Stefan Banach was one of the early 20th century’s most important mathematicians - if you’re at all interested in popular maths, you’ll have heard of the Banach-Tarski paradox; if you’ve done any serious linera algebra, you’ll know about Banach spaces; if you’ve read Cracking Mathematics (available wherever good books are sold), you’ll recognise his name from the chapter on the Scottish Cafe.

So obviously, I’ve picked a much less serious example from the list of things named after him: Banach’s matchbox problem. So far as I know, the problem is not due directly to Banach: how I imagine it got the name is that Steinhaus had a probability problem and wanted to tease Banach about how much he smoked. It’s not the problem that is Banach’s, but the matchbox.

Or rather, matchboxes.

The problem

Professor Banach starts the day with a box of matches in each pocket, each containing $N$ matches. Throughout the day, he removes a match from either pocket at random. At some point, he reaches for a match and finds the box he’s picked is empty. What’s the probability that the other box has $k$ matches remaining?

It’s easy to work the cases out for small $N$. In the trivial case, when $N=0$, there are obviously always 0 matches in the other pocket.

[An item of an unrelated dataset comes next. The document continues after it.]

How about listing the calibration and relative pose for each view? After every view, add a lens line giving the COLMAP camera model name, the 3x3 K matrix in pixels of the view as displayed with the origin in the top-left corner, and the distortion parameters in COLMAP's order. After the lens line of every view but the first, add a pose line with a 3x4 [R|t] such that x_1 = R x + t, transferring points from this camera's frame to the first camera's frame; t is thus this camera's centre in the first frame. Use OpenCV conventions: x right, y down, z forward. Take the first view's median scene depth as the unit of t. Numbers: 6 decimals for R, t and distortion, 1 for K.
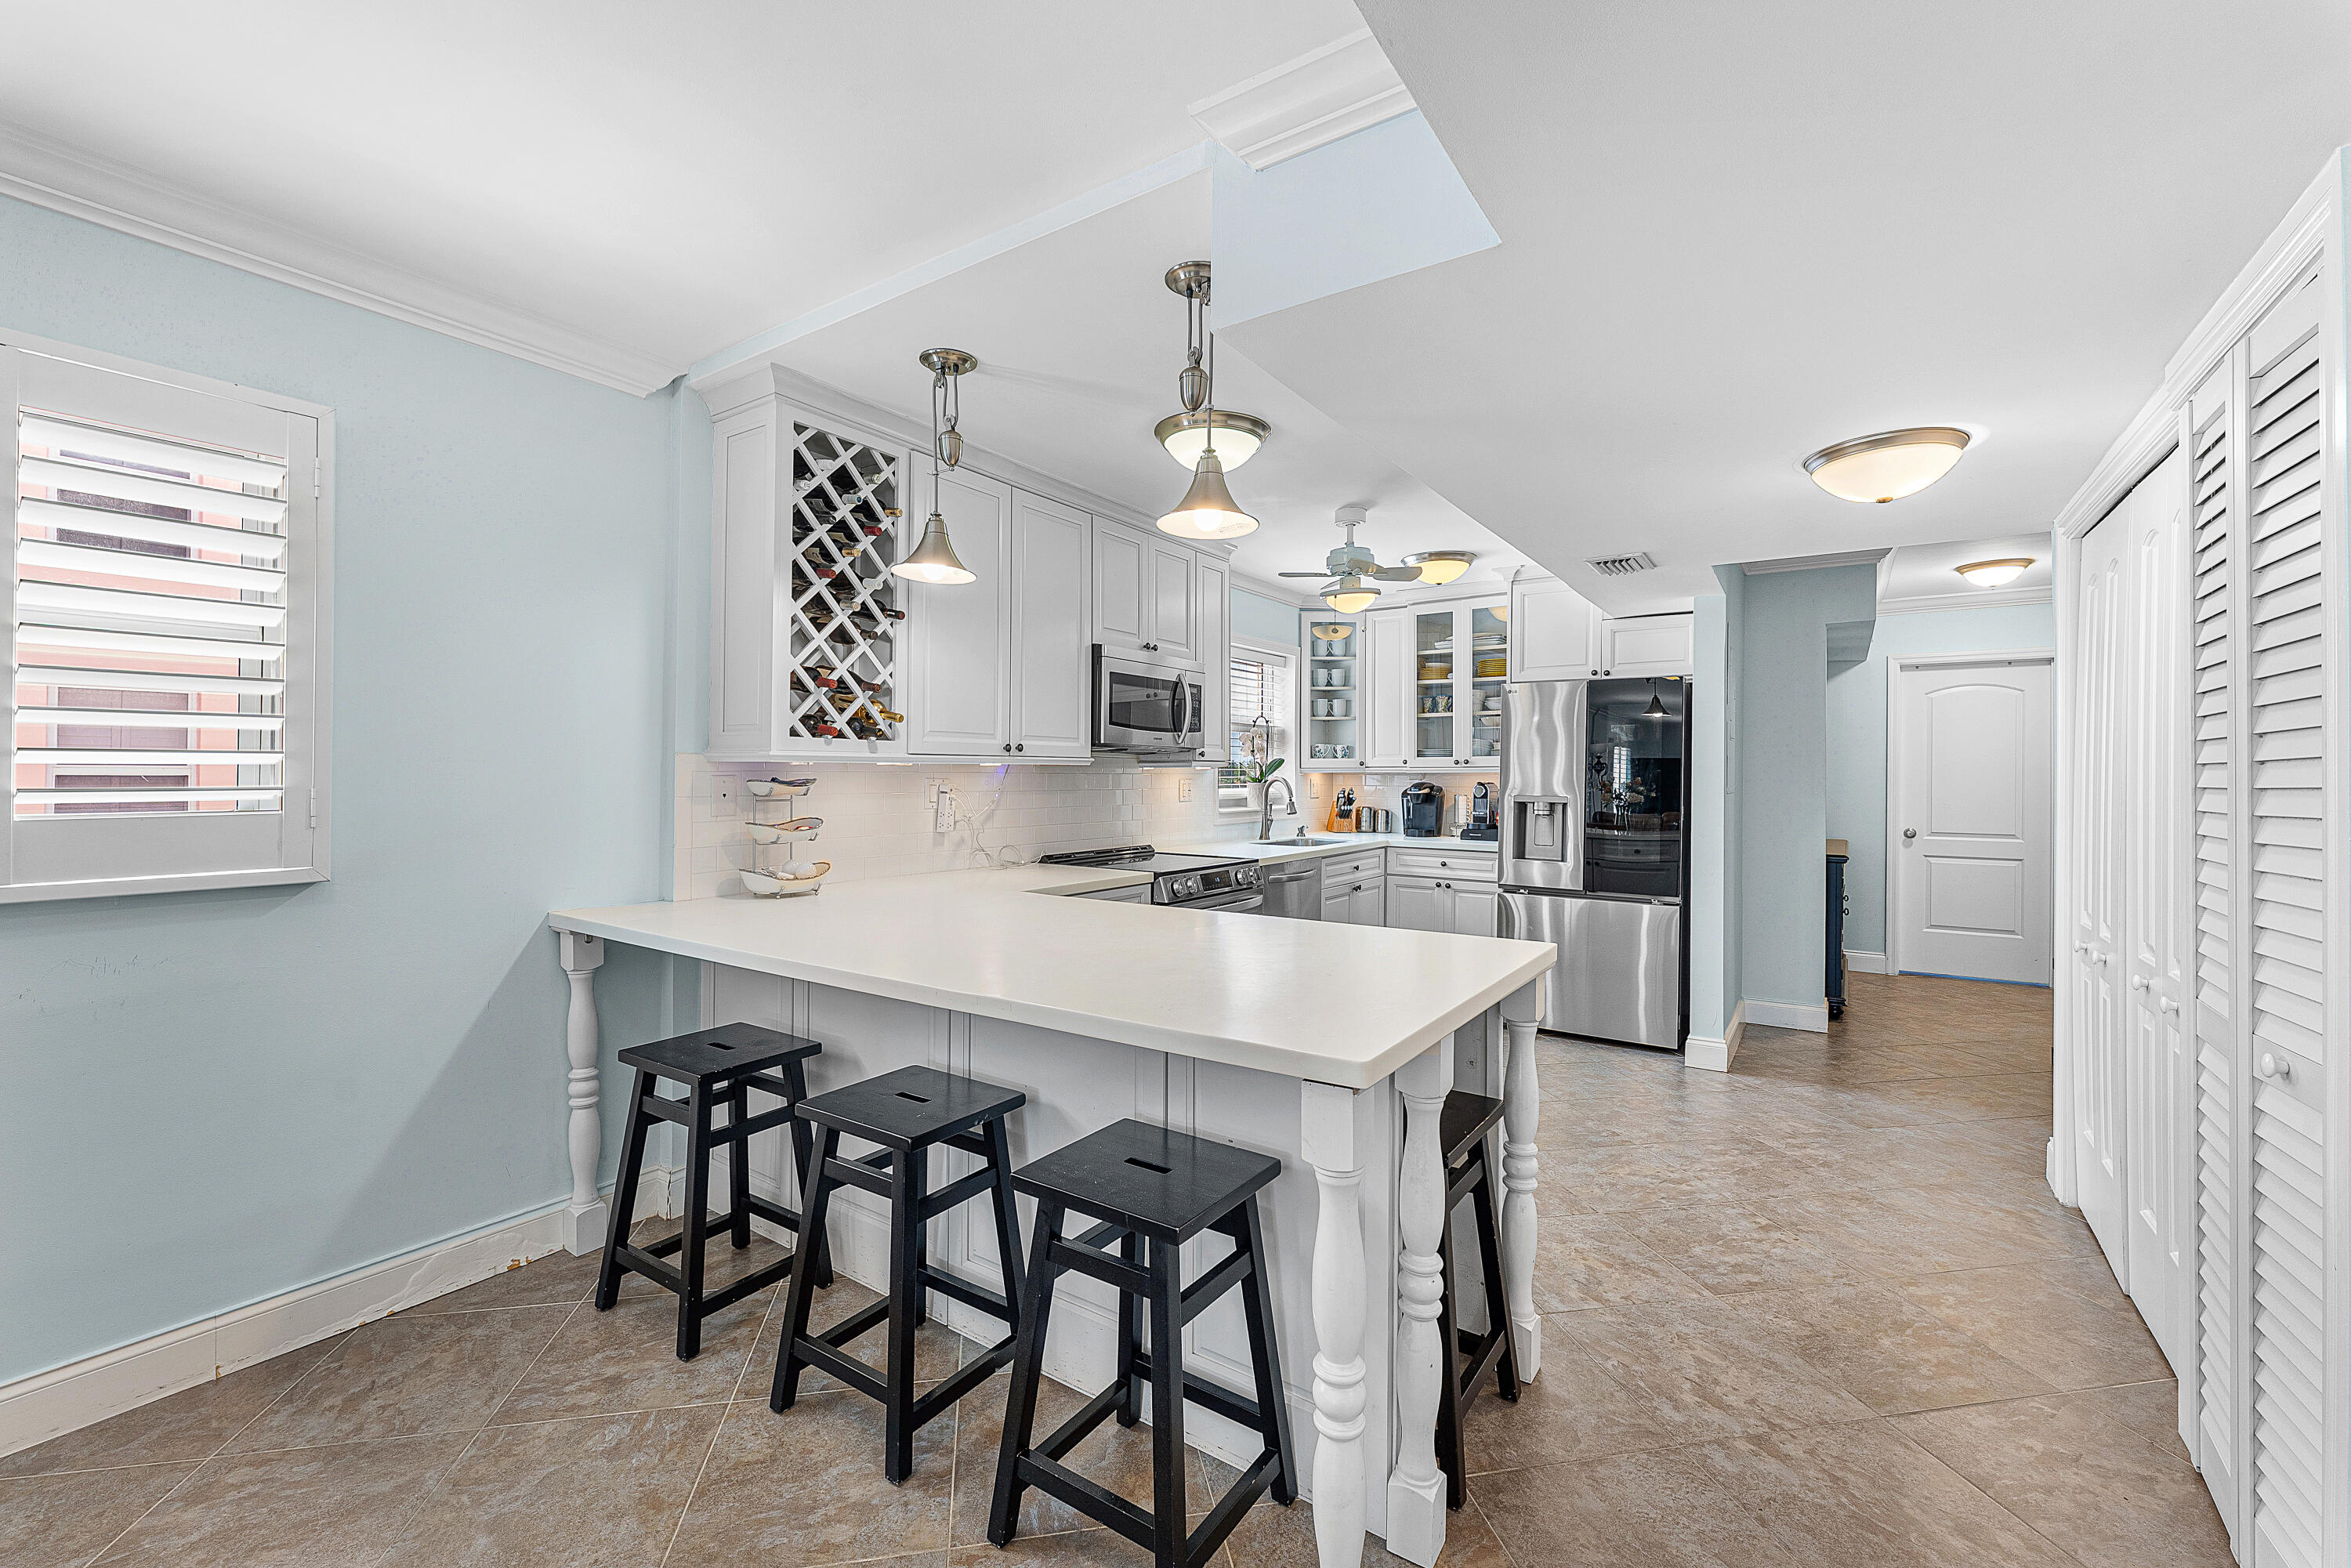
lens RADIAL K [[947.3, 0, 1180.2], [0, 947.3, 770.7], [0, 0, 1]] dist [0.000461, -0.000040]
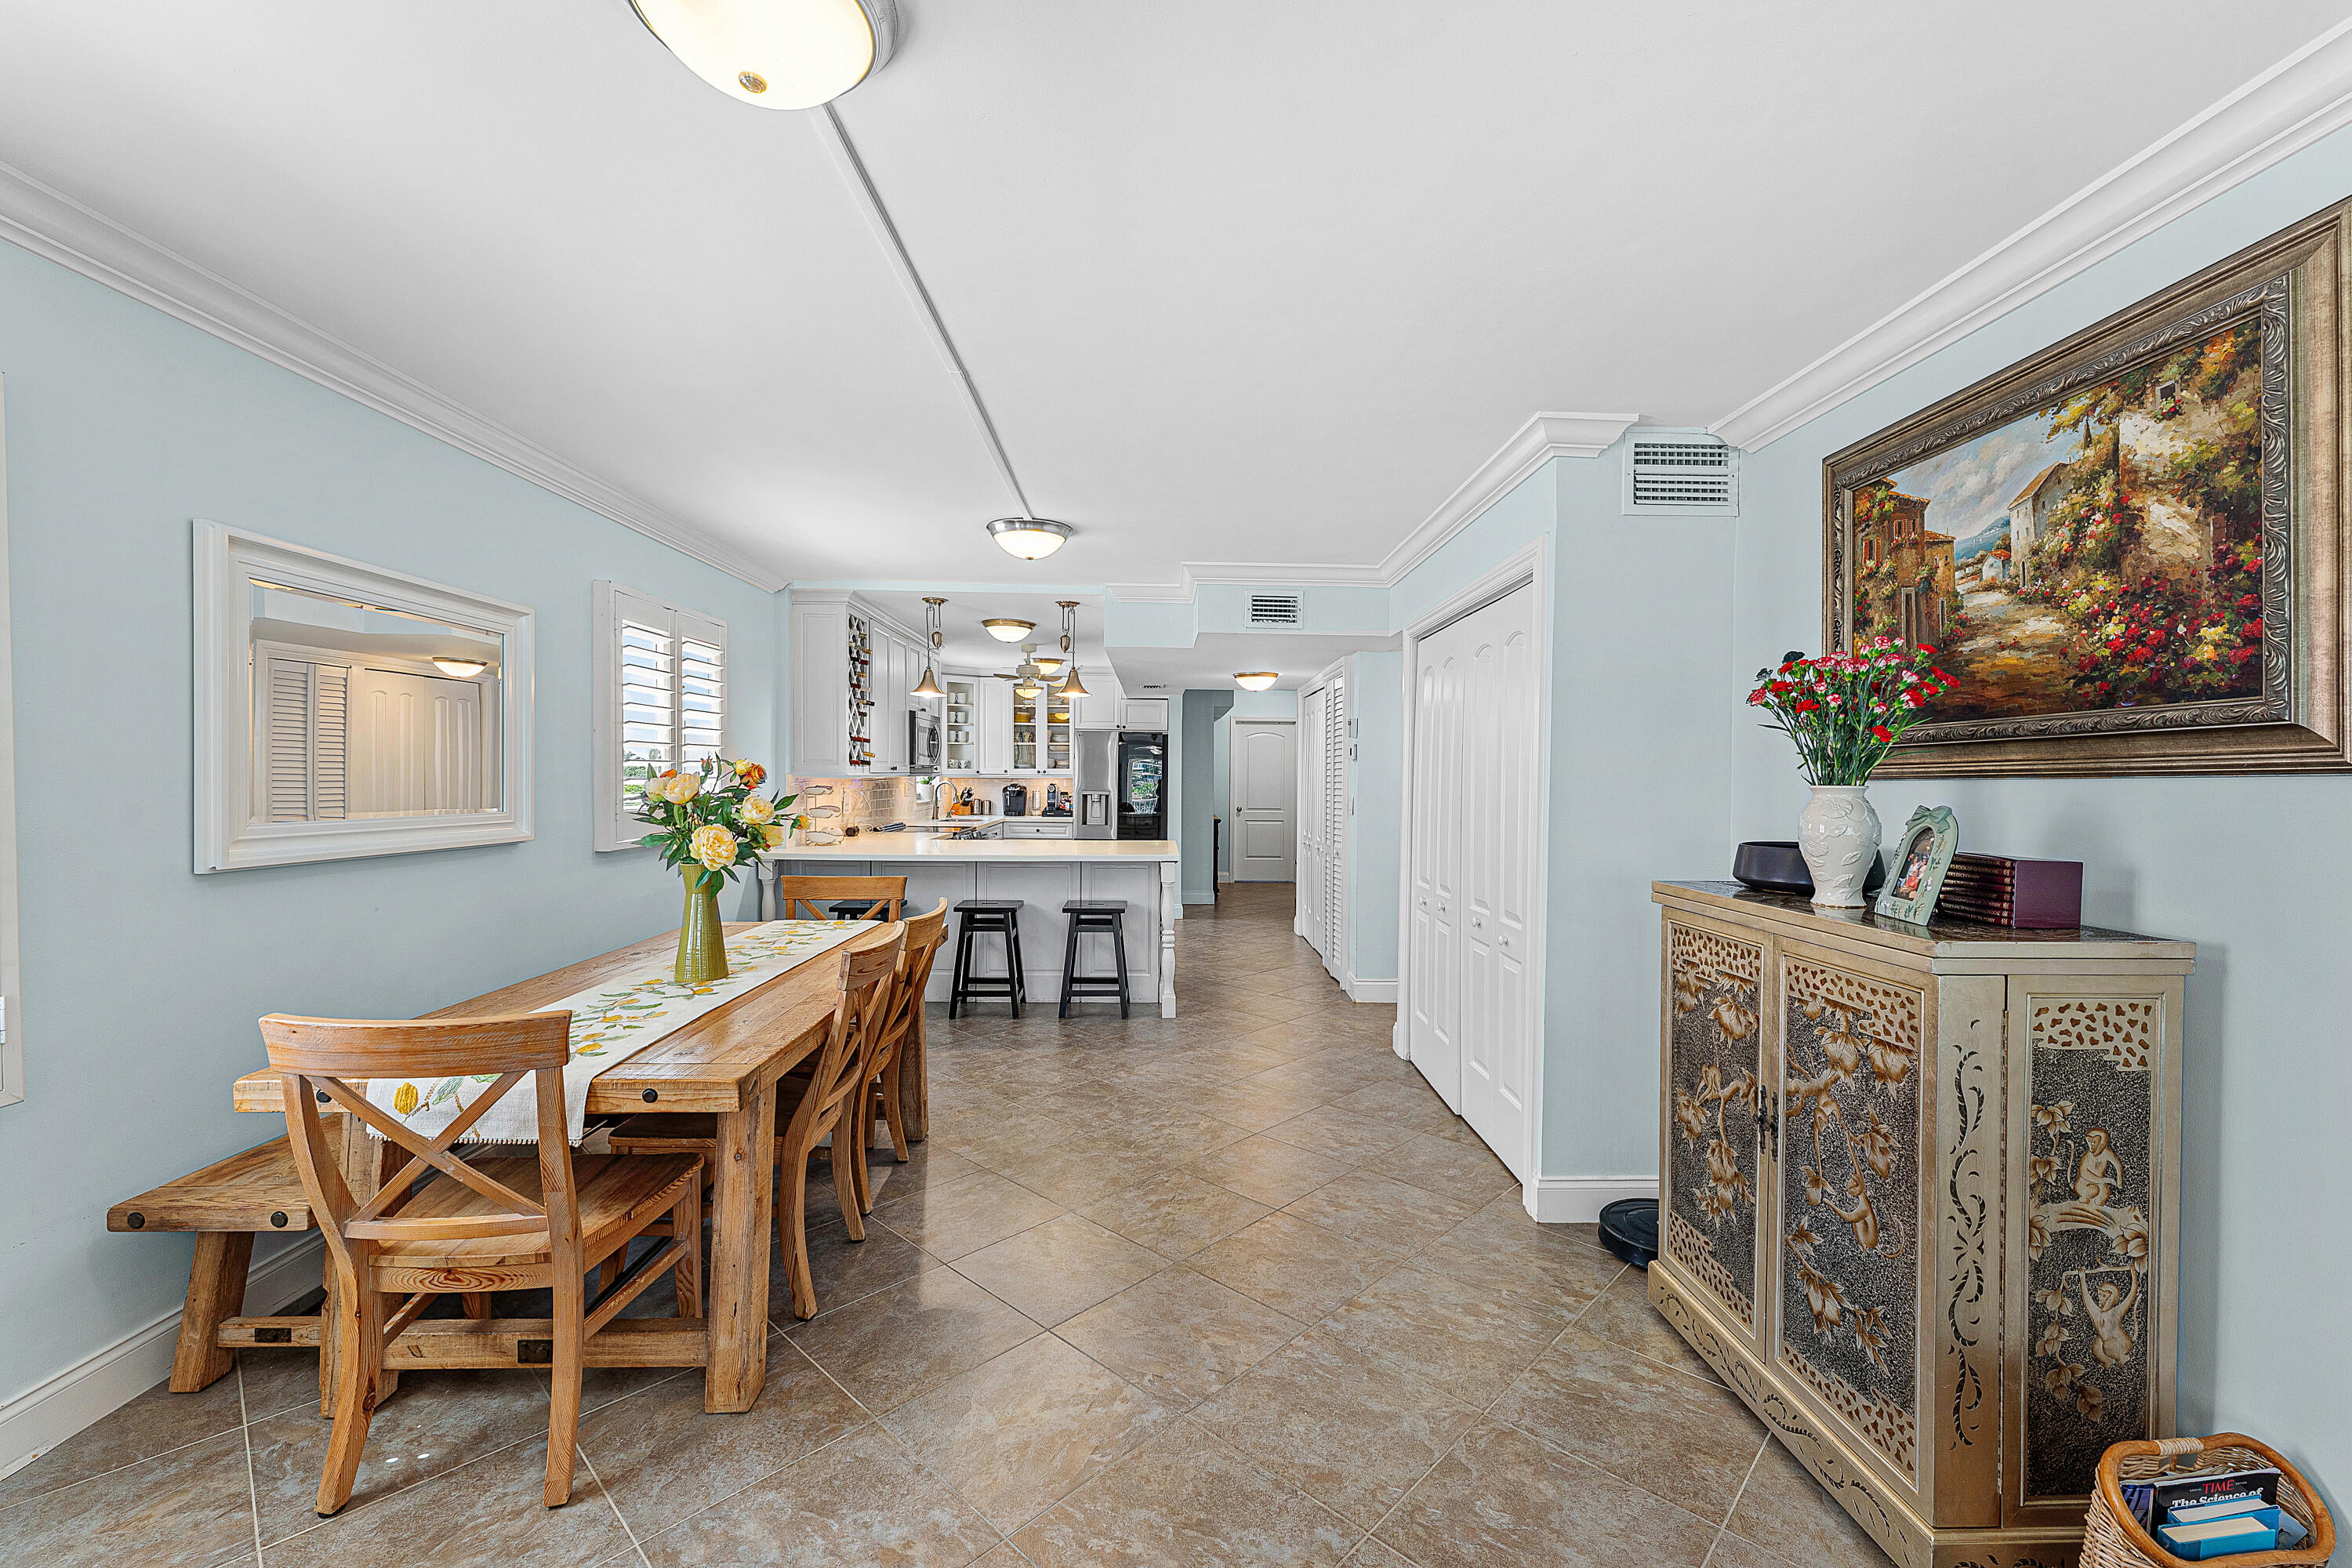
lens RADIAL K [[941.2, 0, 1186.8], [0, 941.2, 804.0], [0, 0, 1]] dist [0.000059, -0.000265]
pose [[0.804821, -0.017979, 0.593245, -0.587342], [-0.006078, 0.999239, 0.038528, -0.021281], [-0.593486, -0.034614, 0.804099, -0.620499]]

When $N=1$, suppose he picks the left pocket first. If he picks the right pocket next (which he will do with probability $\frac{1}{2}$), he will find the other matchbox has no matches left; if he picks left, he’ll find the other matchbox has one match. 0 and 1 are equally likely answers.

How about $N=2$? That’s more complicated. Again, suppose he picks left first. This time, working it through, the probabilities are $\frac{1}{4}$ for $N=2$ and $\frac{3}{8}$ for $N=1$ and for $N=0$.

The general case

If Professor Banach finds $k$ matches remaining in the left matchbox after exhausting the right, he must have picked the left pocket $N-k$ times and the right pocket $N$ times, before finally picking the right pocket.

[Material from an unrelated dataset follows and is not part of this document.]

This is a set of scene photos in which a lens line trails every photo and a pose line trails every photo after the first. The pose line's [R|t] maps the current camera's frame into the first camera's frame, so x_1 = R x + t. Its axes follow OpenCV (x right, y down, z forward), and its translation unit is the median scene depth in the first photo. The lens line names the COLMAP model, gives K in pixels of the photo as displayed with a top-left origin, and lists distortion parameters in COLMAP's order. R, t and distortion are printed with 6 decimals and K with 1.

Those first $2N-k$ choices can be ordered $\nCr {2N-k}{N-k}$ ways; each way has a probability of $\br{\frac{1}{2}}^{2N-k}$ of occurring. We need to take into account the final choice (with probability of a half) but also that we’d get the same result using the other pocket (so we need to double our probability).

Overall, if $X$ is the random variable describing the number of left-over matches, we have $P(X=k) = \nCr{2N-k}{N-k} \br{\frac{1}{2}}^{2N-k}$.

* Edited 2019-02-09 to change category